アリの一言 2024年07月25日 | 日本の政治・社会・経済と民主主義

 

 

 

 アメリカの大統領選挙は、政策論争そっちのけで、バイデン・ハリス陣営とトランプ陣営の非難合戦の様相です。「民主政治の危機」と言われています。

 

 これはけっしてアメリカだけの現象ではありません。日本の(国政)選挙も重大な危機に瀕しています。先の東京都知事選はそれを端的に示す場となりました。

 

 蓮舫氏をしのいで165万票以上を獲得し2位となった石丸伸二氏。陣営の選対事務局長を務めた藤川晋之助氏(70)が朝日新聞のインタビューに答えてその躍進の“秘密”を明かしています。藤川氏は自民党議員秘書を経て大阪市議、後に選挙プランナーとして民主党・小沢グループや日本維新の選挙をサポートしてきました。

 

< 街頭演説を200回超やったが、特徴的なのは、細かい政策を全く言わないことだった。…政治の現場を知る人たちからは「中身がない」と批判ばっかりだった。だが、彼はそれを含めてわかってやっている。

 

 彼は「長い時間演説し、政策を主張したって、今までの政治家は政策や公約を守ったことあるのか」と言う。有権者が本気になって政策を見て、「この政策こそ必要だ」として投票するような選挙に、今は全くなっていない。

 

 (民主党政権から安倍晋三政権をへて)自民党にも立憲民主党も投票したくないという層が確実に存在するようになった。

元のデータ ▸
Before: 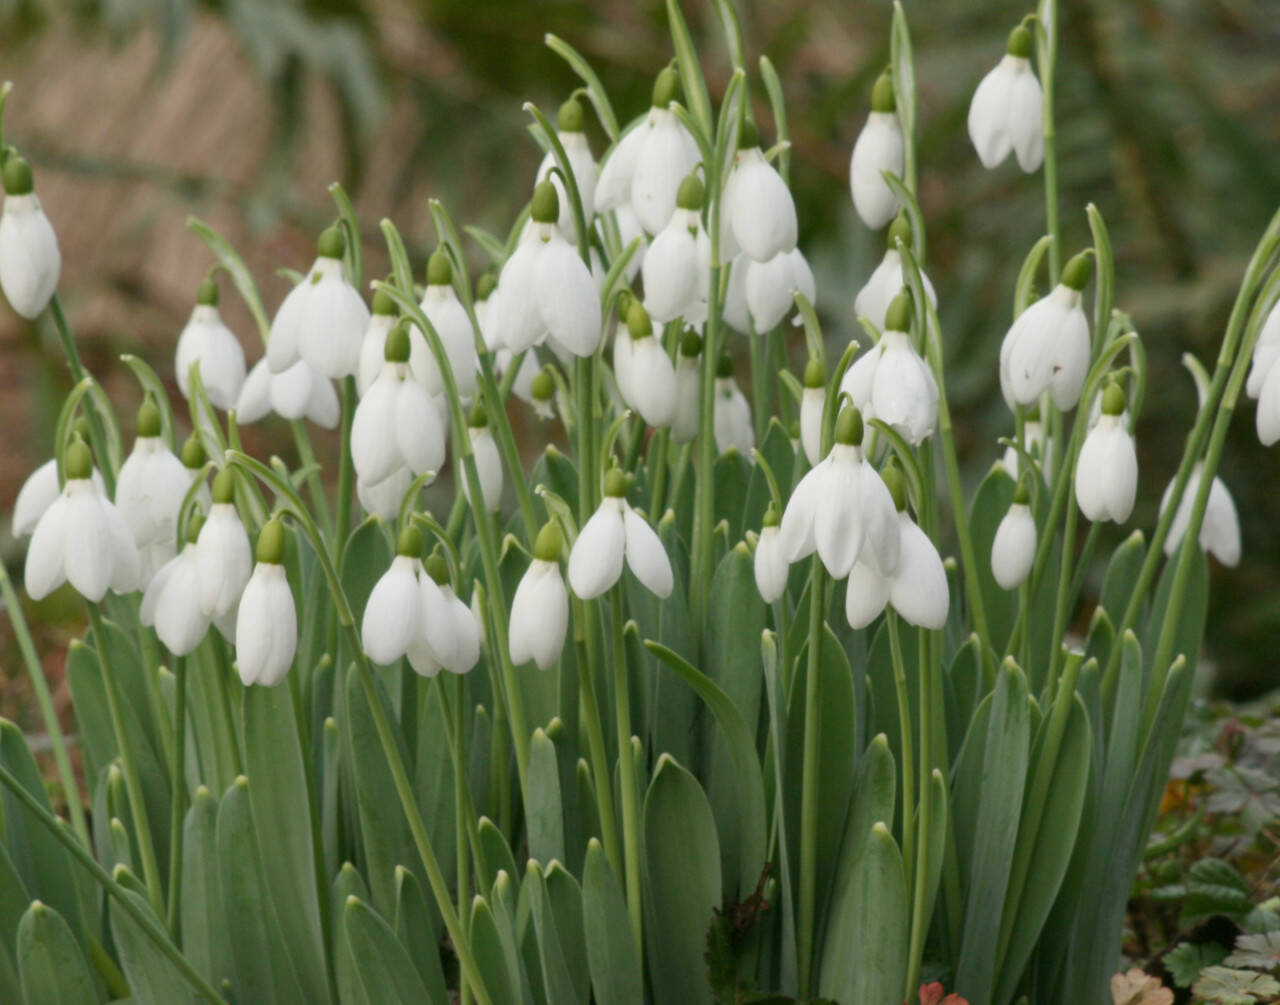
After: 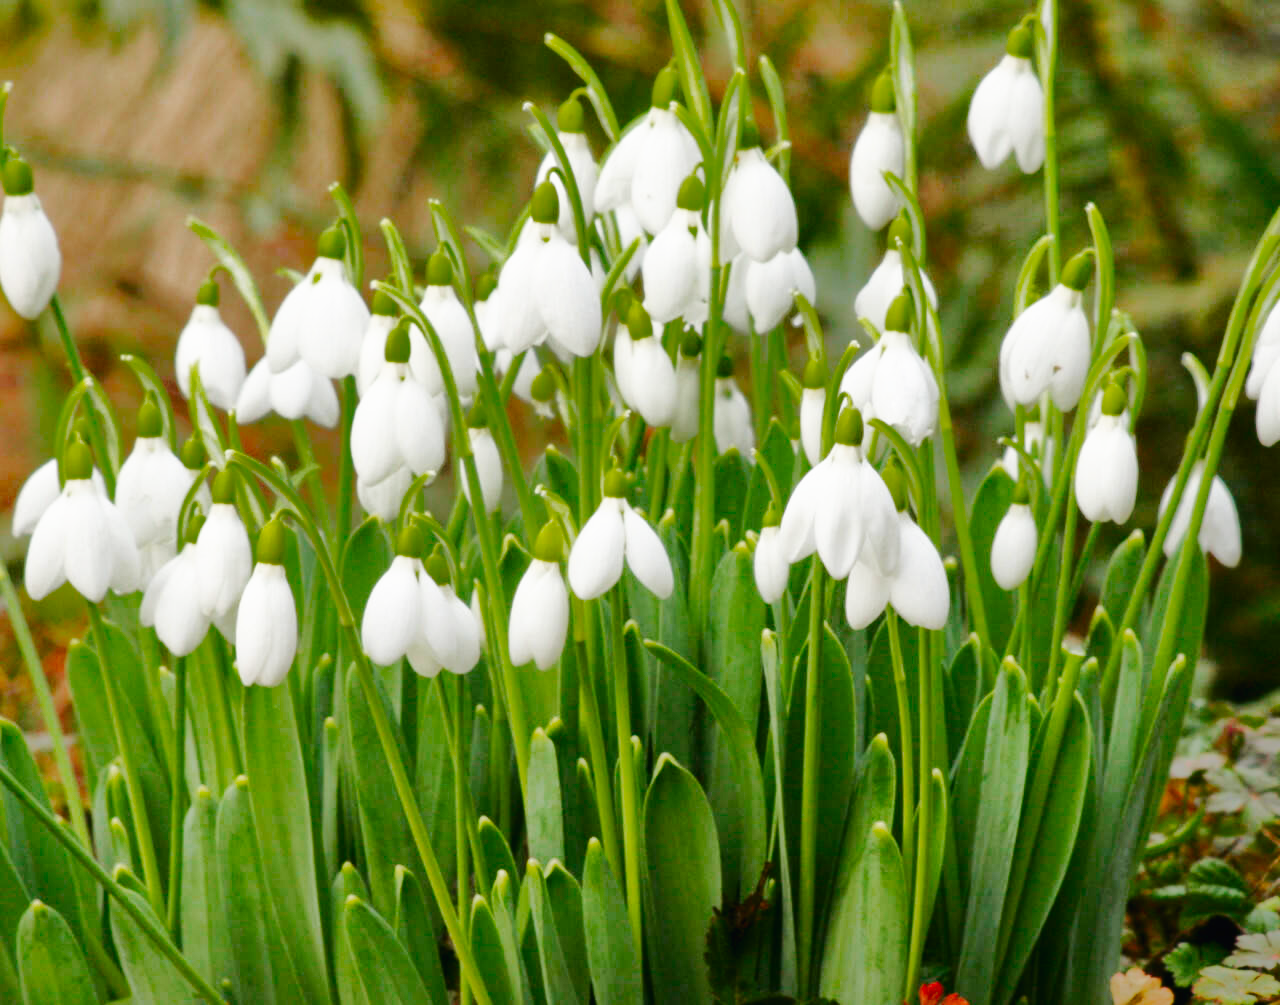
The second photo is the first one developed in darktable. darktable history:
shadows and highlights: shadows -19.34, highlights -73.44
base curve: curves: ch0 [(0, 0.003) (0.001, 0.002) (0.006, 0.004) (0.02, 0.022) (0.048, 0.086) (0.094, 0.234) (0.162, 0.431) (0.258, 0.629) (0.385, 0.8) (0.548, 0.918) (0.751, 0.988) (1, 1)], preserve colors none
color balance rgb: shadows lift › chroma 2.055%, shadows lift › hue 52.32°, perceptual saturation grading › global saturation 19.913%, global vibrance -1.435%, saturation formula JzAzBz (2021)
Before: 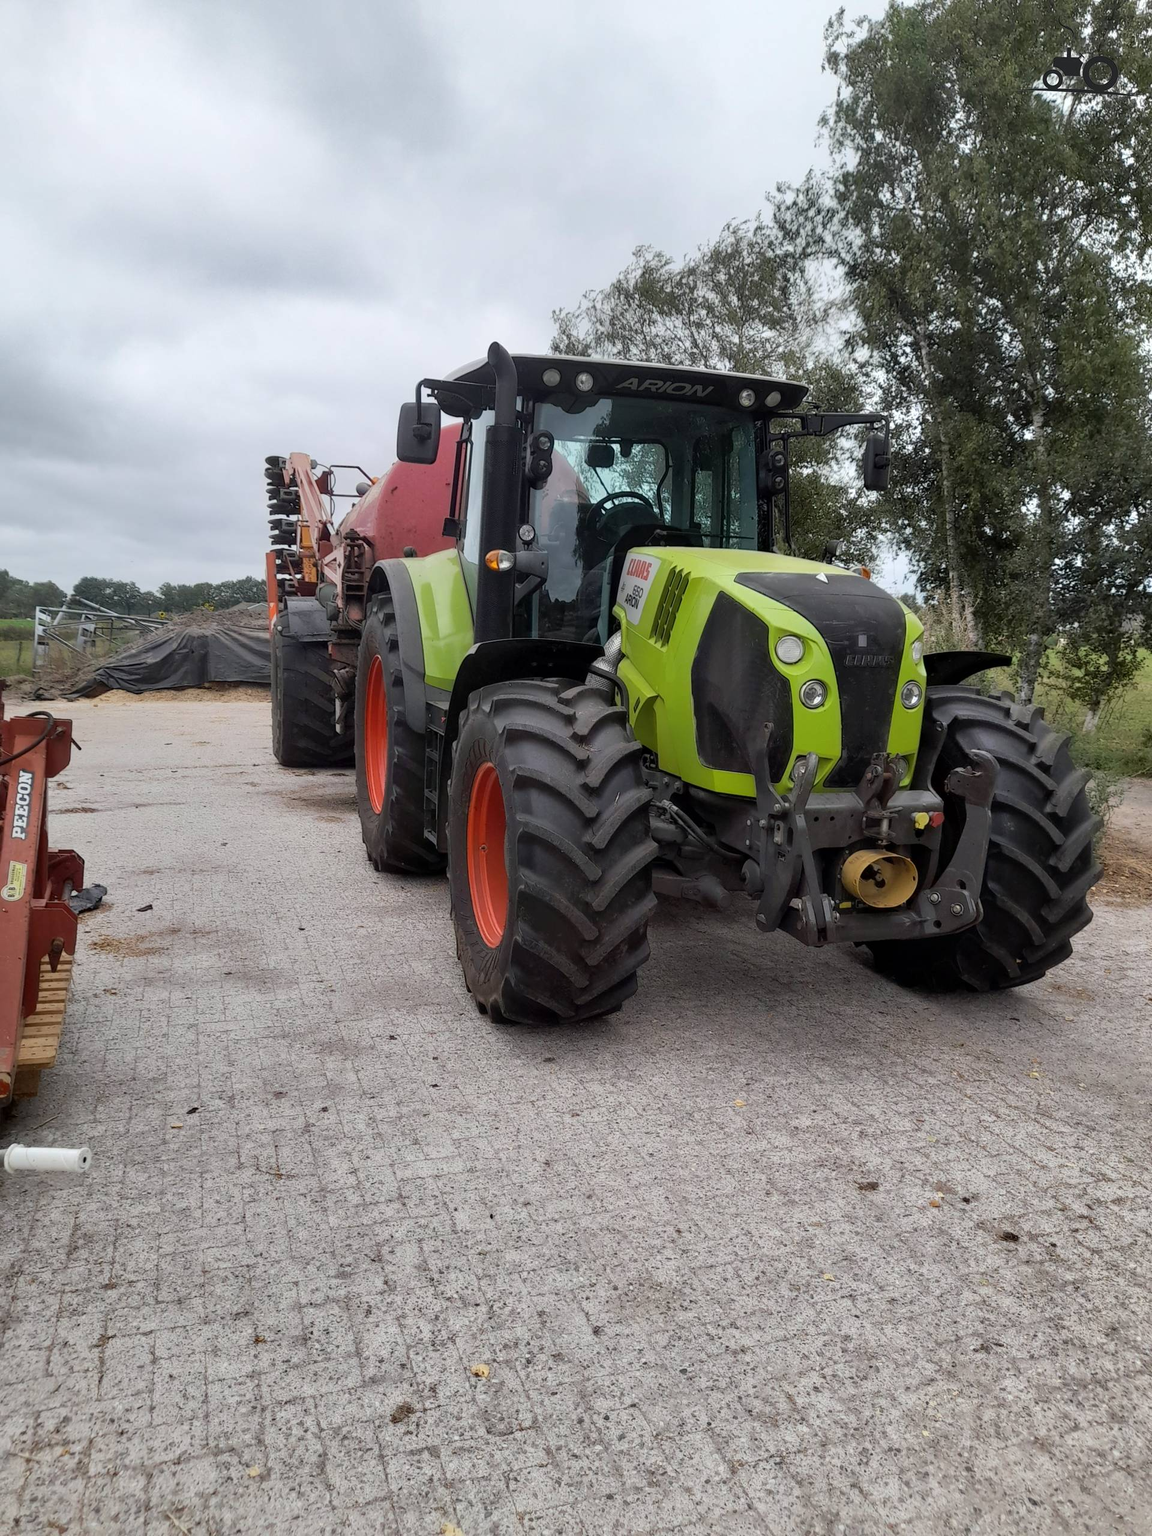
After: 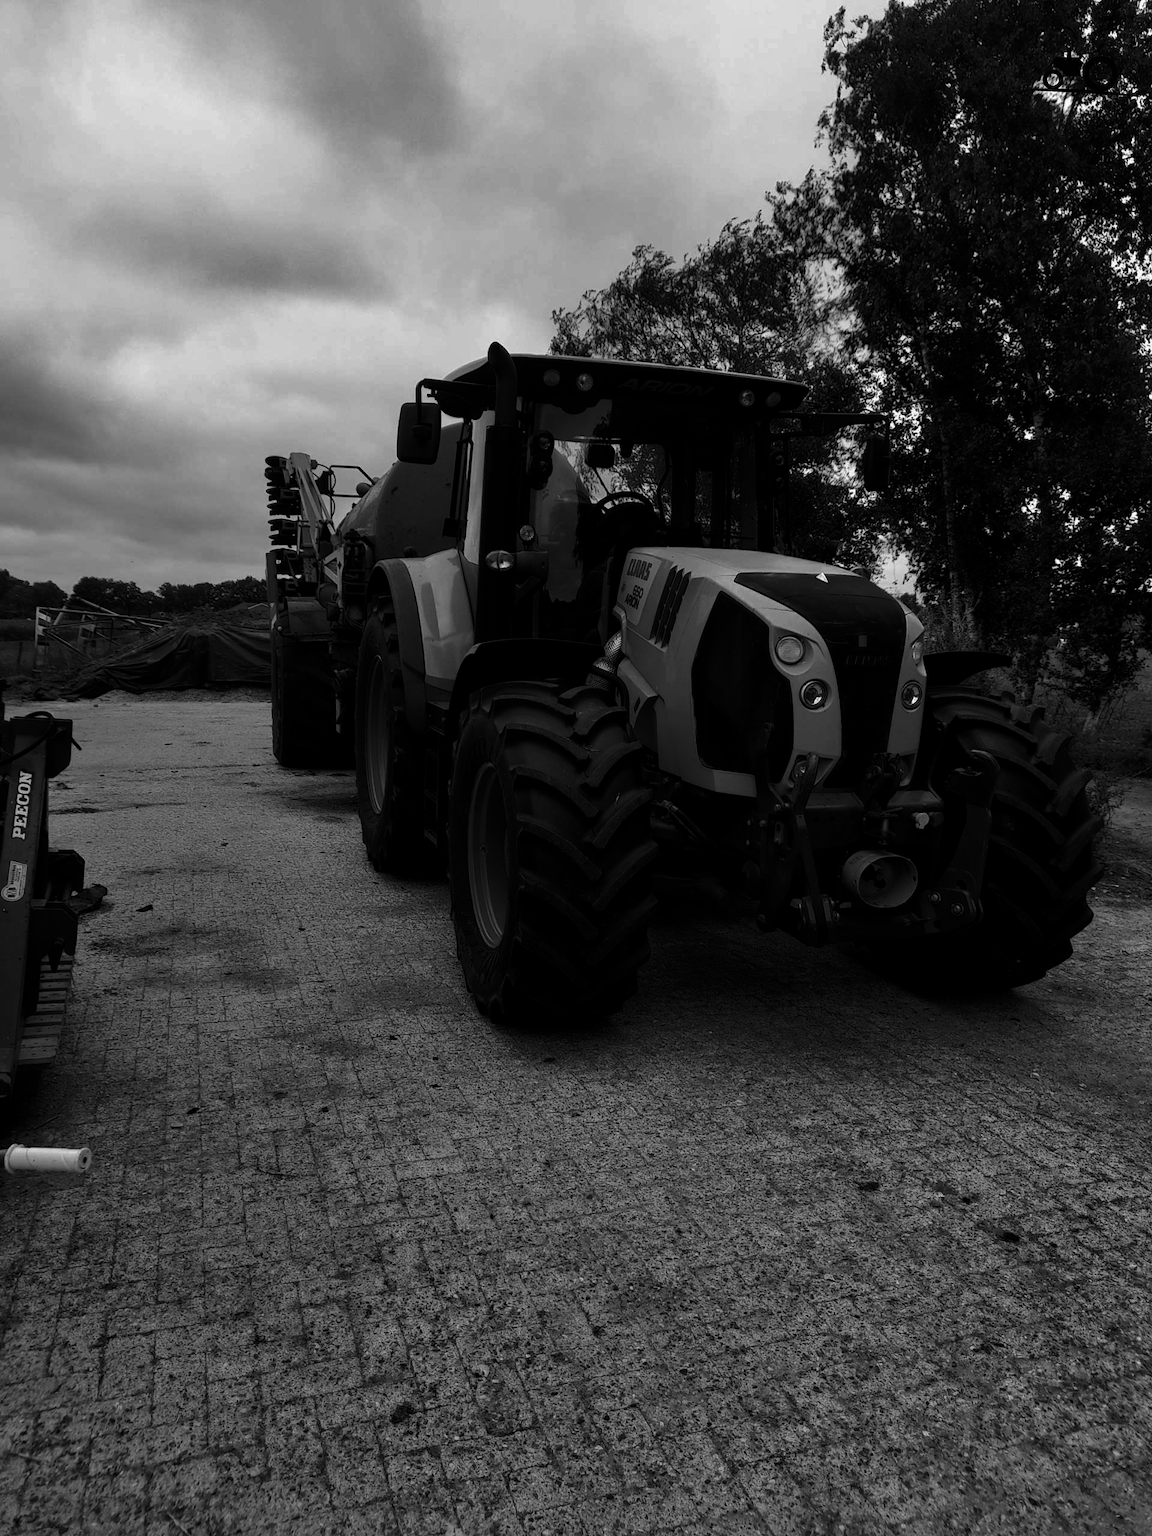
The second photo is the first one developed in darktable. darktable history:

やること ▸
1 - 選挙についての文章を、最初から最後まで一字も変えずに出力してください。
2 - 「元のデータ」の行をすべて、1行を1つの文字列にしたJSONのリストに変えてください。空行は入れず、画像は答えから外してください。

作業ごとの回答 ▸
1 -
アリの一言 2024年07月25日 | 日本の政治・社会・経済と民主主義

 

 

 

 アメリカの大統領選挙は、政策論争そっちのけで、バイデン・ハリス陣営とトランプ陣営の非難合戦の様相です。「民主政治の危機」と言われています。

 

 これはけっしてアメリカだけの現象ではありません。日本の(国政)選挙も重大な危機に瀕しています。先の東京都知事選はそれを端的に示す場となりました。

 

 蓮舫氏をしのいで165万票以上を獲得し2位となった石丸伸二氏。陣営の選対事務局長を務めた藤川晋之助氏(70)が朝日新聞のインタビューに答えてその躍進の“秘密”を明かしています。藤川氏は自民党議員秘書を経て大阪市議、後に選挙プランナーとして民主党・小沢グループや日本維新の選挙をサポートしてきました。

 

< 街頭演説を200回超やったが、特徴的なのは、細かい政策を全く言わないことだった。…政治の現場を知る人たちからは「中身がない」と批判ばっかりだった。だが、彼はそれを含めてわかってやっている。

 

 彼は「長い時間演説し、政策を主張したって、今までの政治家は政策や公約を守ったことあるのか」と言う。有権者が本気になって政策を見て、「この政策こそ必要だ」として投票するような選挙に、今は全くなっていない。

 

 (民主党政権から安倍晋三政権をへて)自民党にも立憲民主党も投票したくないという層が確実に存在するようになった。

2 -
[
  "Before: ",
  "After: ",
  "The second photo is the first one developed in darktable. darktable history:",
  "shadows and highlights: shadows -19.34, highlights -73.44",
  "base curve: curves: ch0 [(0, 0.003) (0.001, 0.002) (0.006, 0.004) (0.02, 0.022) (0.048, 0.086) (0.094, 0.234) (0.162, 0.431) (0.258, 0.629) (0.385, 0.8) (0.548, 0.918) (0.751, 0.988) (1, 1)], preserve colors none",
  "color balance rgb: shadows lift › chroma 2.055%, shadows lift › hue 52.32°, perceptual saturation grading › global saturation 19.913%, global vibrance -1.435%, saturation formula JzAzBz (2021)",
  "Before: ",
  "After: ",
  "The second photo is the first one developed in darktable. darktable history:"
]